Dieser von N für absolut wahr, richtig und erfolgreich gehaltene Satz Emersons bildete eine genau befolgte Grundlage von Ns nach und nach hemmungsloser werdendem Kampf gegen das Christentum, gegen Wagner, gegen sämtliche bestehenden - die Existenz „der Anderen“ einbeziehenden! - Grundlagen der Moral sowie auch, seit dem Beginn seines „Philosophierens“, den Anlass seiner Kritik an allem, was ihm , seiner Größe, seiner Möglichkeit übergroß zu erscheinen - vor allem eben durch die Anwesenheit „der Anderen“! - „im Wege stand“. Da lag es für ihn auch nahe, an etwas so Unsinniges wie seine logisch von ihm gar nicht zu begründende „Wiederholung des Immergleichen“, seine „Ewige Wiederkehr“ zu glauben, - nur weil ihm dieser Glaube als Stütze für seine Gefühle notwendig war.

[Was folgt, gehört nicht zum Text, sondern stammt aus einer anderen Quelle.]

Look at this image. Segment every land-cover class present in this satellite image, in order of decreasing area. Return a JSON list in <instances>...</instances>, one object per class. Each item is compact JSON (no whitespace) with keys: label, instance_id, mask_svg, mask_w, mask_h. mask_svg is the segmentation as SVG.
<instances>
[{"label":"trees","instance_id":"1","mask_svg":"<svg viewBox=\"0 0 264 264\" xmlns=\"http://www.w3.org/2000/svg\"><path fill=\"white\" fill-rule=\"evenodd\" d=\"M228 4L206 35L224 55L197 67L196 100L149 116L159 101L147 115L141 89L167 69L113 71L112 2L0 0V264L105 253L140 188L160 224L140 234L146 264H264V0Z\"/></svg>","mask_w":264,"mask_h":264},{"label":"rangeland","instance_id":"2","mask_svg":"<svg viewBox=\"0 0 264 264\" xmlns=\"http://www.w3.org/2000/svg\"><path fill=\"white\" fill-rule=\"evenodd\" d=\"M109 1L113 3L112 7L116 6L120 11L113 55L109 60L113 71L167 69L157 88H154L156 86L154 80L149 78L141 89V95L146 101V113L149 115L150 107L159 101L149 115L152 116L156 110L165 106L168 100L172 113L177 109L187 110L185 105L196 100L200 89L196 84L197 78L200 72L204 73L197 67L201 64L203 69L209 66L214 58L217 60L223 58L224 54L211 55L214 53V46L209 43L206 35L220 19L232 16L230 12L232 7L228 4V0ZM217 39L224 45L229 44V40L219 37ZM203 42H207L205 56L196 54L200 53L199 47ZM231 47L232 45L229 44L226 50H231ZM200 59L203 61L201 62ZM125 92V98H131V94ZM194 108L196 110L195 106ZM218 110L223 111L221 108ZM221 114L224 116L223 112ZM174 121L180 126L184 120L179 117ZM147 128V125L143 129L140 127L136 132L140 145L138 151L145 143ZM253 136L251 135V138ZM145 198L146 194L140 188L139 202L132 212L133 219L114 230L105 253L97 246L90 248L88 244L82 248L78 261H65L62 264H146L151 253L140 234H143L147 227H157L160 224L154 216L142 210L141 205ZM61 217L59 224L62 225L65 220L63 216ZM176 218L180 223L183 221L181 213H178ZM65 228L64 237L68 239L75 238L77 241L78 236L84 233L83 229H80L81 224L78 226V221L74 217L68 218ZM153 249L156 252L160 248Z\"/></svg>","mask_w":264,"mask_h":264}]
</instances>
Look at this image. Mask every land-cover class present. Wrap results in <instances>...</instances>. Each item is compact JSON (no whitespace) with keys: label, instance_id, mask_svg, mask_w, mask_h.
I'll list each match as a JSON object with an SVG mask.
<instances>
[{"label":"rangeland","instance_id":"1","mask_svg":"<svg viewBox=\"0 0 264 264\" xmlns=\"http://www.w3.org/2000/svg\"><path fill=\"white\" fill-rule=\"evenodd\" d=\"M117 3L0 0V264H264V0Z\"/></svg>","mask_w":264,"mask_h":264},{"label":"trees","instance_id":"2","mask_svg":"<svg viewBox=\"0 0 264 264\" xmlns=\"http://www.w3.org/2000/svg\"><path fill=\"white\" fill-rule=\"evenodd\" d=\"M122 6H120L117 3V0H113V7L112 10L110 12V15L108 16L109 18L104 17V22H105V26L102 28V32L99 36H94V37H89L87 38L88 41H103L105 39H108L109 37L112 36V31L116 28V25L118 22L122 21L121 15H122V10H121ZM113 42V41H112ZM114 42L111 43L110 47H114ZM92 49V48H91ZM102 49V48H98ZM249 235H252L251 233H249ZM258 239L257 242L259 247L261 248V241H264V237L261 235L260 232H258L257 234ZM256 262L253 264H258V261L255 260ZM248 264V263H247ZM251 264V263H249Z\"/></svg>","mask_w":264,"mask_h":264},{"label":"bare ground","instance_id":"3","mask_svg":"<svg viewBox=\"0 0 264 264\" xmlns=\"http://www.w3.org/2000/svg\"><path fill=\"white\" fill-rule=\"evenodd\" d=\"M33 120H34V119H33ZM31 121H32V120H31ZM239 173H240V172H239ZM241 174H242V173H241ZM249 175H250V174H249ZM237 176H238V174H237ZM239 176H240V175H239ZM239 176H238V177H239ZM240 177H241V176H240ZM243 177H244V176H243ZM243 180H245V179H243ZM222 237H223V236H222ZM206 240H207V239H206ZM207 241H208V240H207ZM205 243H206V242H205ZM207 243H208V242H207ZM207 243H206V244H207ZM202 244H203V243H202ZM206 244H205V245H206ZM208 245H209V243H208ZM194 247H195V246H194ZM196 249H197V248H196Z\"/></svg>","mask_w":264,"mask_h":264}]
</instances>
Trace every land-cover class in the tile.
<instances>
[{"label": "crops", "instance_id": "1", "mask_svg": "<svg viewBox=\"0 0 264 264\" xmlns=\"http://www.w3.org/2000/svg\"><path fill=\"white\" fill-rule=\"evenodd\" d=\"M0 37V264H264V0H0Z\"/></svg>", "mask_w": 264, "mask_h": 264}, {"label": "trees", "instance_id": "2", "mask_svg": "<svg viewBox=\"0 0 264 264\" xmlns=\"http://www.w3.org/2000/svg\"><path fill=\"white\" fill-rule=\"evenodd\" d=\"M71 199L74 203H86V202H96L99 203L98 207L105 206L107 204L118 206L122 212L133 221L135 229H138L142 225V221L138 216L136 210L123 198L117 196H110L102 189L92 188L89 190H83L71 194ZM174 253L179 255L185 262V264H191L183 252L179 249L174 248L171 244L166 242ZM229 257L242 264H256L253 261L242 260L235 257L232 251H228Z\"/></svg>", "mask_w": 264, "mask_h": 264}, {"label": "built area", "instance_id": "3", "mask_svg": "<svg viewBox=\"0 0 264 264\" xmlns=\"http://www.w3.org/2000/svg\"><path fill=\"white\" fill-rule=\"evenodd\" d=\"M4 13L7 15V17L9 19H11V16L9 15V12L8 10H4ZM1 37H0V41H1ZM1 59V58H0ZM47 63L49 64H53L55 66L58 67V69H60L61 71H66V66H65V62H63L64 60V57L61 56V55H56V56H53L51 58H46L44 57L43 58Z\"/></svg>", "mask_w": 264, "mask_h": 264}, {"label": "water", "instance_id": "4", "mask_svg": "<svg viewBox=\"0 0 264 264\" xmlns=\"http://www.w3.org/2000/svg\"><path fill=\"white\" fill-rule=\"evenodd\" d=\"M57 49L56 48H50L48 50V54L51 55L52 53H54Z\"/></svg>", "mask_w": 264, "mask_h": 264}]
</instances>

Man sollte in diesem Zusammenhang nicht den Fehler begehen, zur Rettung von Ns „Größe“ Emerson so weit aufzuwerten, dass dieser in seiner ungeheuren Gültigkeit - für N! - sogar den großen N geistig umfasste und vorzubereiten verstand. So schaukelt man sich nur in der Anwendung von Superlativen in zwar zu bewundernde aber ungesicherte Höhen, ohne damit den sachlichen Zusammenhängen gerechter zu werden. Nichts von all dem, was N unter Emersons „Fahnen“ zu verwirklichen trachtete, war von letzterem beabsichtigt gewesen und wäre von ihm auch nicht gut geheißen worden. Von Emerson her gesehen, haben die beiden nichts , von N her gesehen haben die beiden alles gemein.